Die KMT bekennt sich mittlerweile zur Demokratie, aber auch noch immer zur Idee eines wie auch immer gearteten »Einen China«. Das sieht Peking gerne. Noch lieber sieht es Ergebnisse. Präsident Ma dürfe in Singapur auf keinen Fall Zugeständnisse machen, warnt DPP-Chefin Tsai Ing-wen, die in allen Umfragen im Rennen um die Präsidentschaft vorne liegt. Ma kann nach zwei Amtszeiten nicht wieder antreten. Seinen Gegnern gilt er als »lahme Ente«, die jetzt gar nicht mehr das Mandat habe, wichtige Entscheidungen zu treffen. »So lange ich Präsident bin, muss ich meine Pflicht tun«, kontert Ma. Sein Treffen mit Xi sei auf jeden Fall gut für Taiwan. Dass seine Zustimmungswerte weit unter 20 Prozent liegen, gilt manchen auch als Ergebnis seiner Chinapolitik.

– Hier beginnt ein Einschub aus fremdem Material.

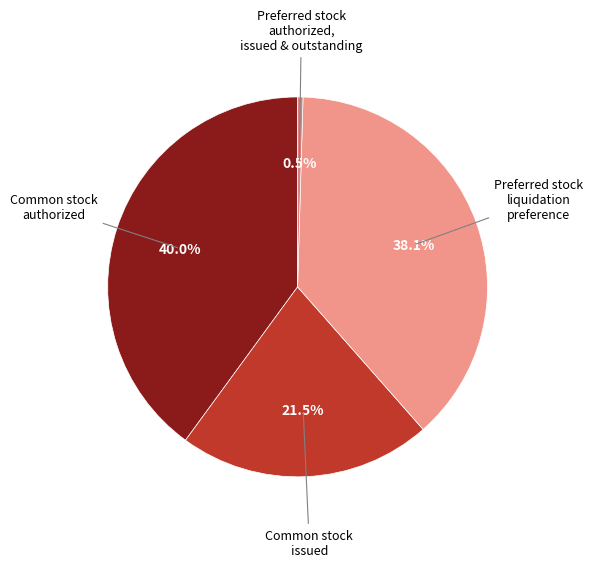

Count the number of slices in the pie.

4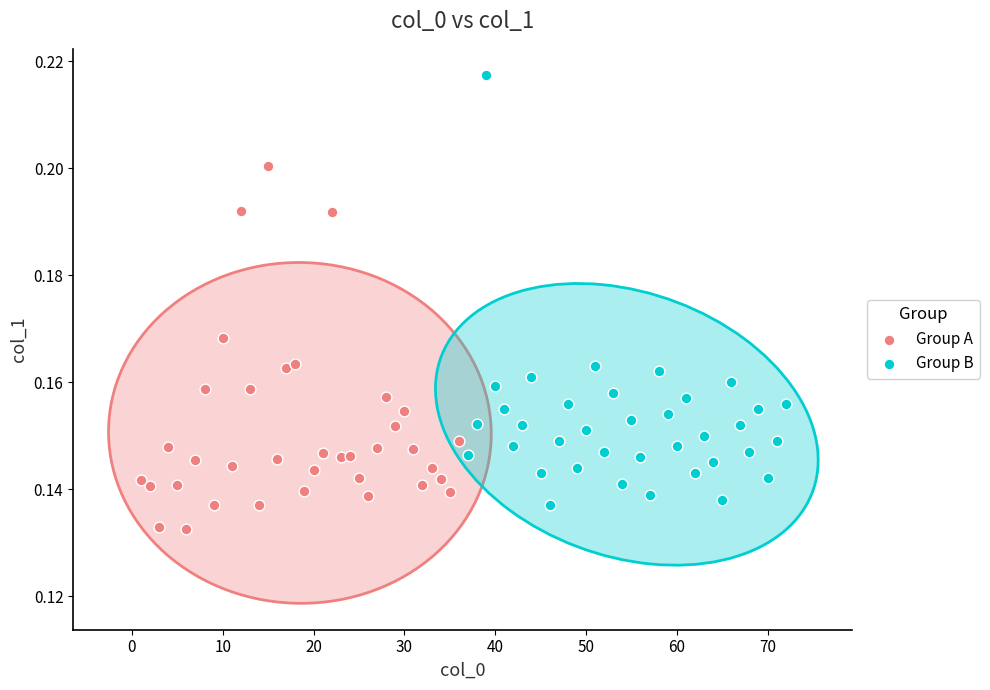

Which series has the widest spread of Y values?

Group B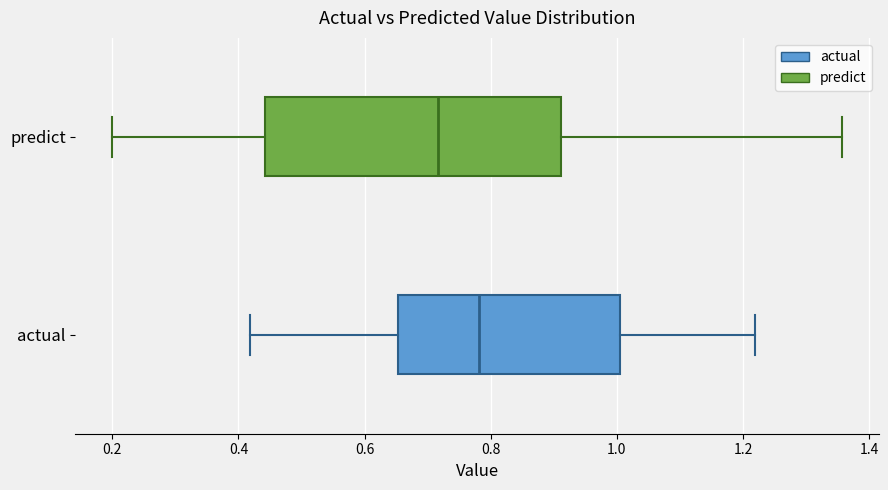

Where does the median line of the box for predict sit on the x-axis? The values are not printed on the chart, so give them approximately, as read against the axis.

0.72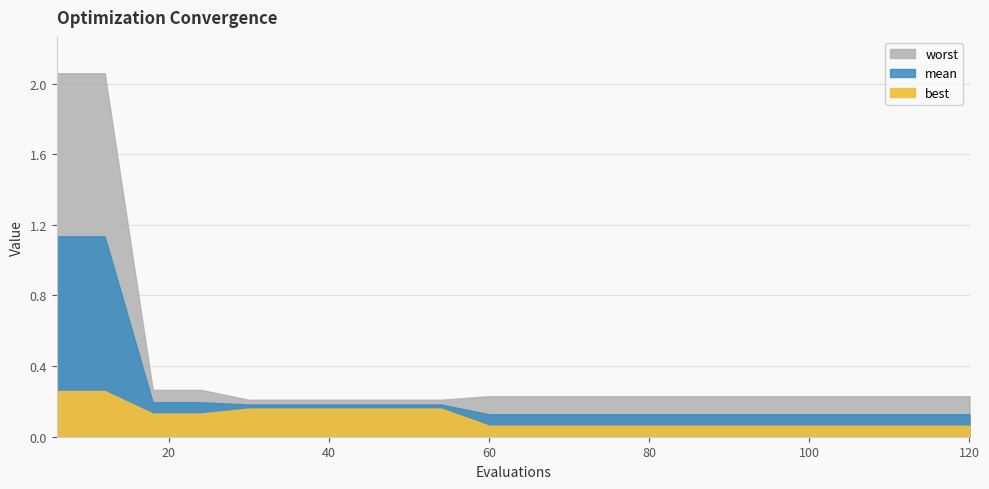

What is the greatest value displayed?

2.1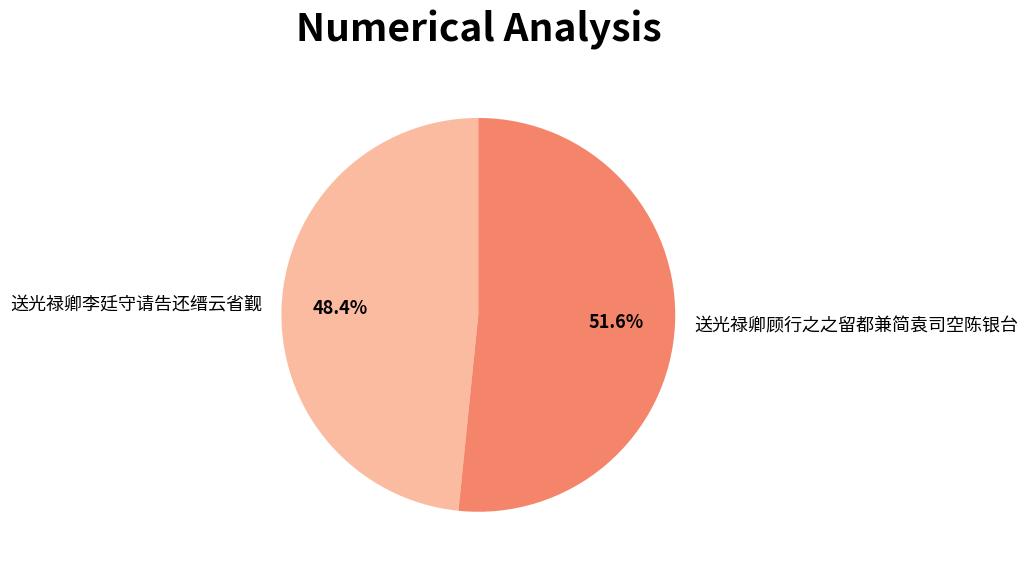

Rank the categories by value from highest to lowest.

送光禄卿顾行之之留都兼简袁司空陈银台, 送光禄卿李廷守请告还缙云省觐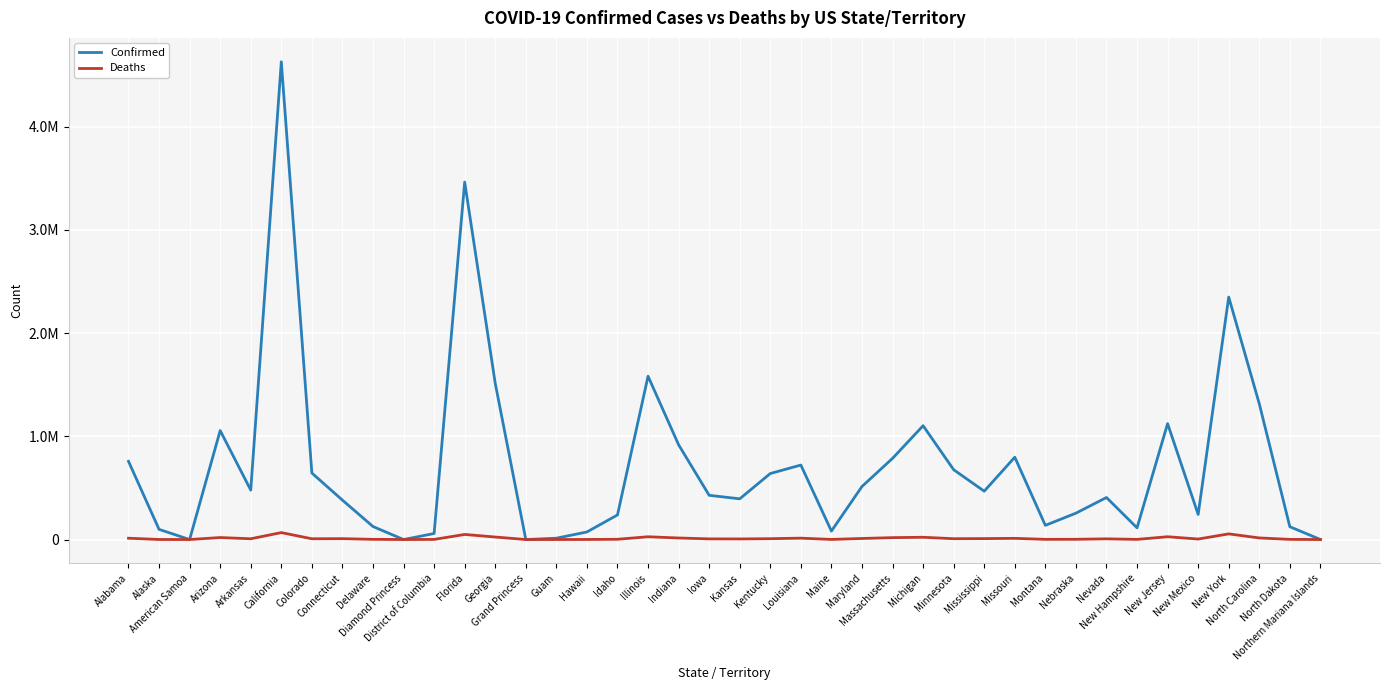

What is the difference between the maximum and minimum values in the Deaths series?

67256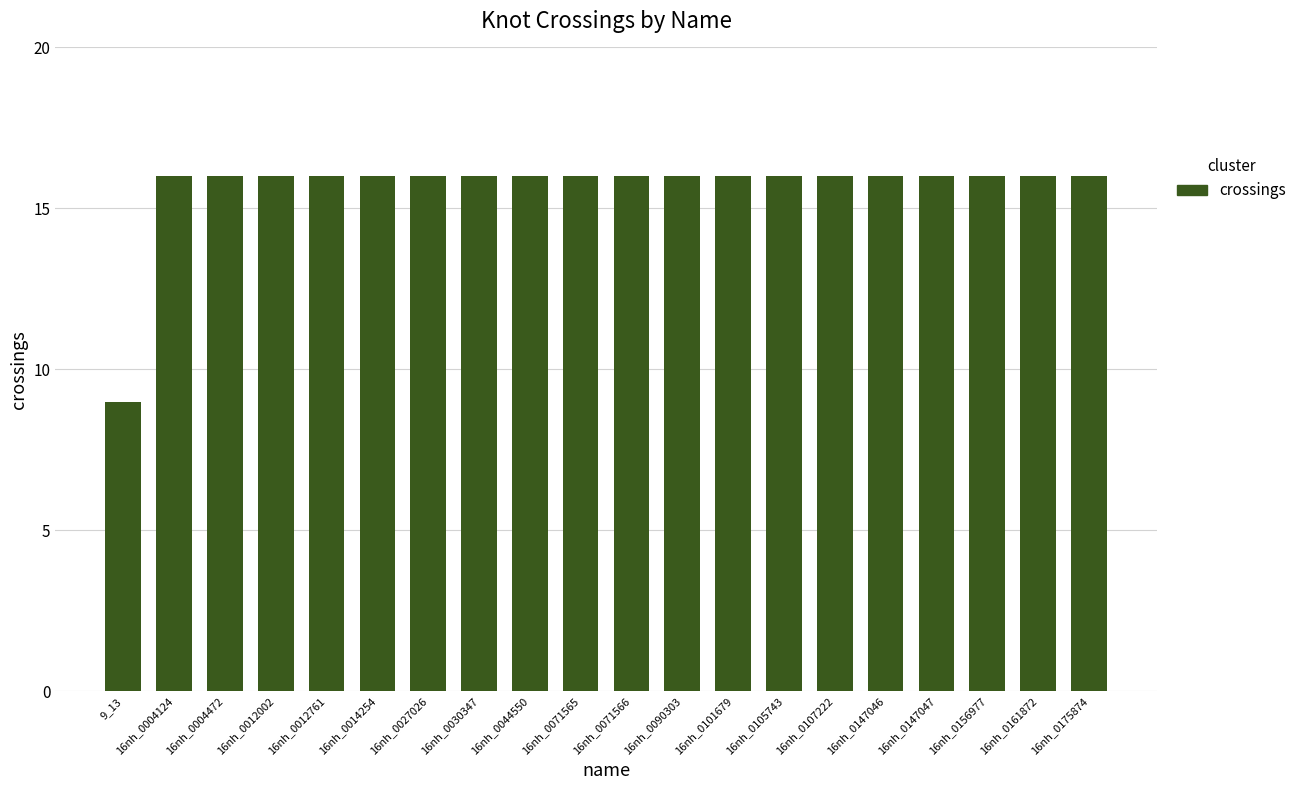

What is the label of the 3rd bar from the right?

16nh_0156977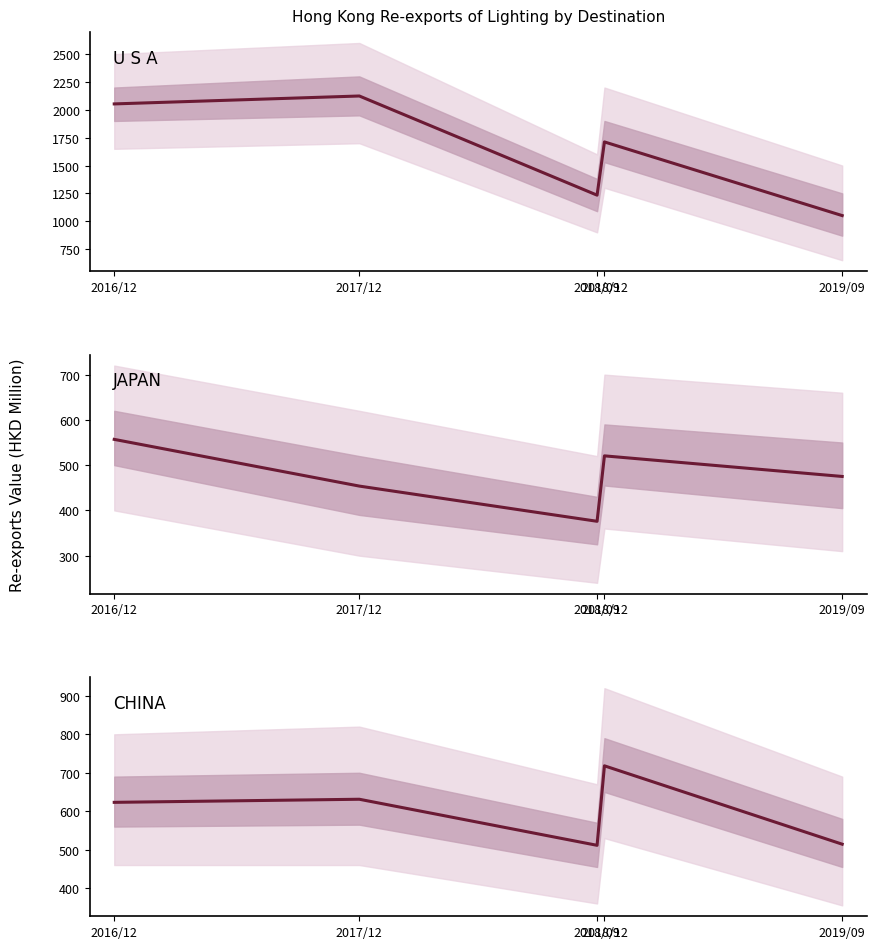

Reading right to left, what are all the values shown in this chart?

U S A: 1050.6	1711.8	1233.9	2124.1	2053.0
JAPAN: 475.0	520.5	375.9	453.7	556.9
CHINA: 514.2	718.1	511.3	631.1	623.1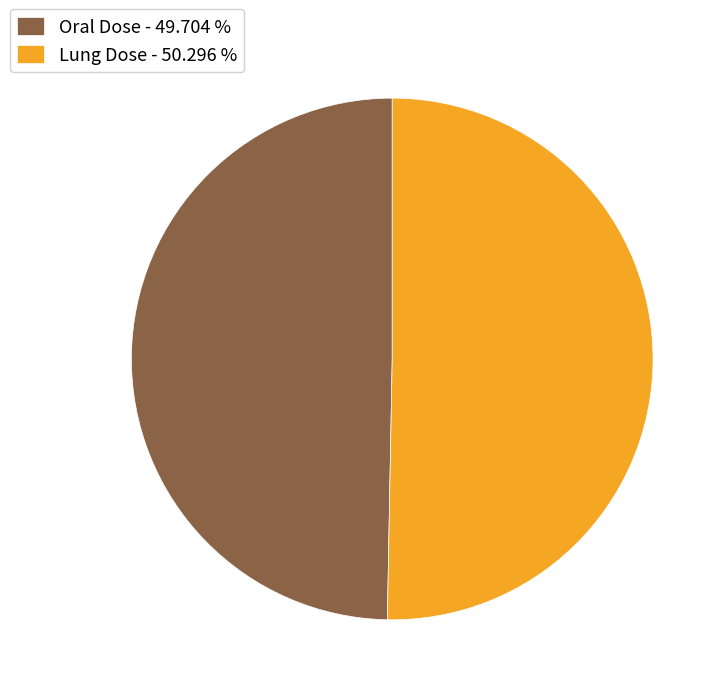

Which category has the biggest portion of the pie?

Lung Dose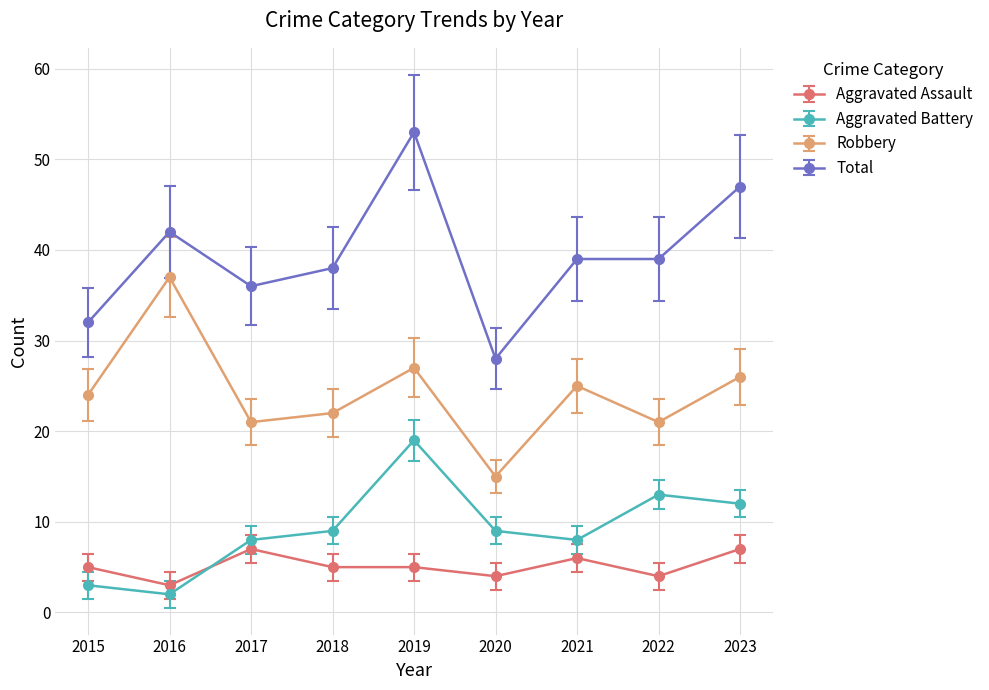

Where is the first local maximum for Total?

2016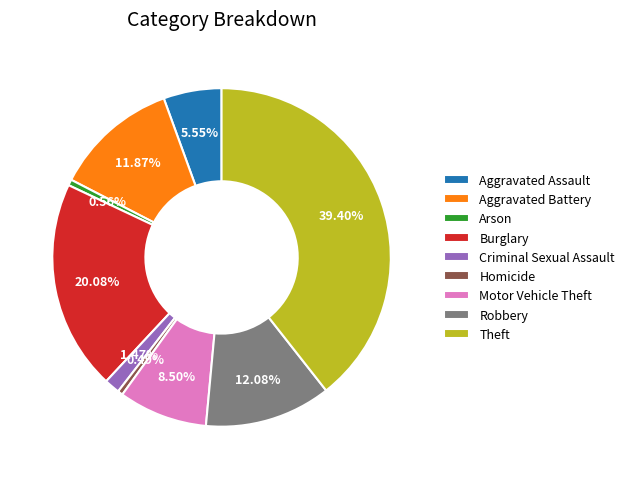

To the nearest percent, what is the difference between the largest and smallest slice percentages?

39%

Die Annäherung trieb er schneller voran, als vielen Taiwanern lieb war. 2014 eskalierte die gärende Unzufriedenheit in der fast vierwöchigen Besetzung des Parlaments durch die Studenten der »Sonnenblumen-Bewegung«. Sie verhinderten den Abschluss eines Freihandelsabkommens mit China. Seitdem treibt Taiwans Zivilgesellschaft die etablierten Parteien vor sich her.
Dass Ma seit langem einen Platz in den Geschichtsbüchern anstrebt, ist kein Geheimnis. Doch Xi ließ ihn stets abblitzen, um nicht den Eindruck zu erwecken, man verhandle auf Augenhöhe. Peking rückt seit jeher keinen Zentimeter von seinen Ansprüchen auf Taiwan ab, sorgt dafür, dass es international isoliert bleibt und setzt darauf, dass es zusehends in Chinas Orbit gezogen wird. Umso überraschender war es, dass Xi nun in das Treffen einwilligte.
Taiwans Regierung betonte im Vorfeld, man werde in Singapur keine Abkommen unterzeichnen und keine gemeinsame Erklärung abgeben. Einige Beobachter spekulieren jedoch darauf, dass Xi eine Trumpfkarte aus dem Ärmel zieht: China hält mehr als 1000 Raketen auf Taiwan gerichtet. Würde Xi deren Abzug verkünden, könnte die KMT sich als Garantin für Frieden und Sicherheit präsentieren und im Wahlkampf vielleicht noch einmal richtig punkten. Und da die Raketen auf mobilen Anlagen montiert sind, kann China ihre Ausrichtung auch wieder ändern.